* _EXERCISE BRIEF_:
Render every line of the records below as a JSON list of strings, one string per line, with blank lines omitted.
# STORED ROWS start
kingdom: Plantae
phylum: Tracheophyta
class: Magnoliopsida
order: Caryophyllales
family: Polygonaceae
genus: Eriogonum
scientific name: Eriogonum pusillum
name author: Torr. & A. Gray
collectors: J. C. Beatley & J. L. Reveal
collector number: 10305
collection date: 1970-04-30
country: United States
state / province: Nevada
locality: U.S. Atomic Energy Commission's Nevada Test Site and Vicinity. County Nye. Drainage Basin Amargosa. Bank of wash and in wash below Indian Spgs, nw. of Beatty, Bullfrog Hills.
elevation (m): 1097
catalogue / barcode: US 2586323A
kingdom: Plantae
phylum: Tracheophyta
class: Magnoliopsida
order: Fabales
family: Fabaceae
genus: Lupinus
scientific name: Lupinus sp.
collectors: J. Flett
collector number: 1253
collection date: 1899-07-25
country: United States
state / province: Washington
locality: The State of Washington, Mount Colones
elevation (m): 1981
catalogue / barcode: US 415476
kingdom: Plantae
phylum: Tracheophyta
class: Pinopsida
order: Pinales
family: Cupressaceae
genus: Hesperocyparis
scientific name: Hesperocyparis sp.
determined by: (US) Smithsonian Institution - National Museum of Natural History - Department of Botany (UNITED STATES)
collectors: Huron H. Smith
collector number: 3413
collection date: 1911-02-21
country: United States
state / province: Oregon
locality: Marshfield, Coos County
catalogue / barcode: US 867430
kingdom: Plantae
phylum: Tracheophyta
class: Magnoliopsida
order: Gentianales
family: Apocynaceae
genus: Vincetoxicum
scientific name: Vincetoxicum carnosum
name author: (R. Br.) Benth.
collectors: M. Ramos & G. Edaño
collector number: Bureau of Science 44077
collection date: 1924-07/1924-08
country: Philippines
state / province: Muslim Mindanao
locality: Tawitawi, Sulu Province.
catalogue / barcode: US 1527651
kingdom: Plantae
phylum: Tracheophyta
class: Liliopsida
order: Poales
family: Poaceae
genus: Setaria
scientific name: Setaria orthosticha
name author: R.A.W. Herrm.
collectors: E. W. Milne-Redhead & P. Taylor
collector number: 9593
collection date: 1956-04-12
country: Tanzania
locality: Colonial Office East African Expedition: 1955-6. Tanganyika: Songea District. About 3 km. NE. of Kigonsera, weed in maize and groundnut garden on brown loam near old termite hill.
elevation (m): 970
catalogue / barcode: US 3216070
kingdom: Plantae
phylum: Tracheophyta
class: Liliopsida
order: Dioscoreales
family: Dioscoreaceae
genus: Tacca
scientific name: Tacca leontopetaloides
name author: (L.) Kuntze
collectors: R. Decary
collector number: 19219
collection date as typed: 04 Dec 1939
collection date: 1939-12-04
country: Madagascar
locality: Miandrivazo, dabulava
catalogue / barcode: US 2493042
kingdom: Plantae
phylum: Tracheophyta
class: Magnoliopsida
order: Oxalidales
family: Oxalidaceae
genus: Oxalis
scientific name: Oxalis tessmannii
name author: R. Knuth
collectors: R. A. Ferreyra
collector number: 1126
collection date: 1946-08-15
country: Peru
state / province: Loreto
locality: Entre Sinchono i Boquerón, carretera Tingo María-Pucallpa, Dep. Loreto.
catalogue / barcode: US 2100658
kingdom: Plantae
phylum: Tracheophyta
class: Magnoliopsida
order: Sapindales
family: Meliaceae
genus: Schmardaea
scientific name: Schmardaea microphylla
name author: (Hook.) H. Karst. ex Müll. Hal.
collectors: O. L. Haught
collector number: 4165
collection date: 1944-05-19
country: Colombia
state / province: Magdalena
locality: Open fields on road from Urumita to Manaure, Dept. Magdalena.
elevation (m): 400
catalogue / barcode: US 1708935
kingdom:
# STORED ROWS end
* _WRITTEN SOLUTION_:
[
  "kingdom: Plantae",
  "phylum: Tracheophyta",
  "class: Magnoliopsida",
  "order: Caryophyllales",
  "family: Polygonaceae",
  "genus: Eriogonum",
  "scientific name: Eriogonum pusillum",
  "name author: Torr. & A. Gray",
  "collectors: J. C. Beatley & J. L. Reveal",
  "collector number: 10305",
  "collection date: 1970-04-30",
  "country: United States",
  "state / province: Nevada",
  "locality: U.S. Atomic Energy Commission's Nevada Test Site and Vicinity. County Nye. Drainage Basin Amargosa. Bank of wash and in wash below Indian Spgs, nw. of Beatty, Bullfrog Hills.",
  "elevation (m): 1097",
  "catalogue / barcode: US 2586323A",
  "kingdom: Plantae",
  "phylum: Tracheophyta",
  "class: Magnoliopsida",
  "order: Fabales",
  "family: Fabaceae",
  "genus: Lupinus",
  "scientific name: Lupinus sp.",
  "collectors: J. Flett",
  "collector number: 1253",
  "collection date: 1899-07-25",
  "country: United States",
  "state / province: Washington",
  "locality: The State of Washington, Mount Colones",
  "elevation (m): 1981",
  "catalogue / barcode: US 415476",
  "kingdom: Plantae",
  "phylum: Tracheophyta",
  "class: Pinopsida",
  "order: Pinales",
  "family: Cupressaceae",
  "genus: Hesperocyparis",
  "scientific name: Hesperocyparis sp.",
  "determined by: (US) Smithsonian Institution - National Museum of Natural History - Department of Botany (UNITED STATES)",
  "collectors: Huron H. Smith",
  "collector number: 3413",
  "collection date: 1911-02-21",
  "country: United States",
  "state / province: Oregon",
  "locality: Marshfield, Coos County",
  "catalogue / barcode: US 867430",
  "kingdom: Plantae",
  "phylum: Tracheophyta",
  "class: Magnoliopsida",
  "order: Gentianales",
  "family: Apocynaceae",
  "genus: Vincetoxicum",
  "scientific name: Vincetoxicum carnosum",
  "name author: (R. Br.) Benth.",
  "collectors: M. Ramos & G. Edaño",
  "collector number: Bureau of Science 44077",
  "collection date: 1924-07/1924-08",
  "country: Philippines",
  "state / province: Muslim Mindanao",
  "locality: Tawitawi, Sulu Province.",
  "catalogue / barcode: US 1527651",
  "kingdom: Plantae",
  "phylum: Tracheophyta",
  "class: Liliopsida",
  "order: Poales",
  "family: Poaceae",
  "genus: Setaria",
  "scientific name: Setaria orthosticha",
  "name author: R.A.W. Herrm.",
  "collectors: E. W. Milne-Redhead & P. Taylor",
  "collector number: 9593",
  "collection date: 1956-04-12",
  "country: Tanzania",
  "locality: Colonial Office East African Expedition: 1955-6. Tanganyika: Songea District. About 3 km. NE. of Kigonsera, weed in maize and groundnut garden on brown loam near old termite hill.",
  "elevation (m): 970",
  "catalogue / barcode: US 3216070",
  "kingdom: Plantae",
  "phylum: Tracheophyta",
  "class: Liliopsida",
  "order: Dioscoreales",
  "family: Dioscoreaceae",
  "genus: Tacca",
  "scientific name: Tacca leontopetaloides",
  "name author: (L.) Kuntze",
  "collectors: R. Decary",
  "collector number: 19219",
  "collection date as typed: 04 Dec 1939",
  "collection date: 1939-12-04",
  "country: Madagascar",
  "locality: Miandrivazo, dabulava",
  "catalogue / barcode: US 2493042",
  "kingdom: Plantae",
  "phylum: Tracheophyta",
  "class: Magnoliopsida",
  "order: Oxalidales",
  "family: Oxalidaceae",
  "genus: Oxalis",
  "scientific name: Oxalis tessmannii",
  "name author: R. Knuth",
  "collectors: R. A. Ferreyra",
  "collector number: 1126",
  "collection date: 1946-08-15",
  "country: Peru",
  "state / province: Loreto",
  "locality: Entre Sinchono i Boquerón, carretera Tingo María-Pucallpa, Dep. Loreto.",
  "catalogue / barcode: US 2100658",
  "kingdom: Plantae",
  "phylum: Tracheophyta",
  "class: Magnoliopsida",
  "order: Sapindales",
  "family: Meliaceae",
  "genus: Schmardaea",
  "scientific name: Schmardaea microphylla",
  "name author: (Hook.) H. Karst. ex Müll. Hal.",
  "collectors: O. L. Haught",
  "collector number: 4165",
  "collection date: 1944-05-19",
  "country: Colombia",
  "state / province: Magdalena",
  "locality: Open fields on road from Urumita to Manaure, Dept. Magdalena.",
  "elevation (m): 400",
  "catalogue / barcode: US 1708935",
  "kingdom:"
]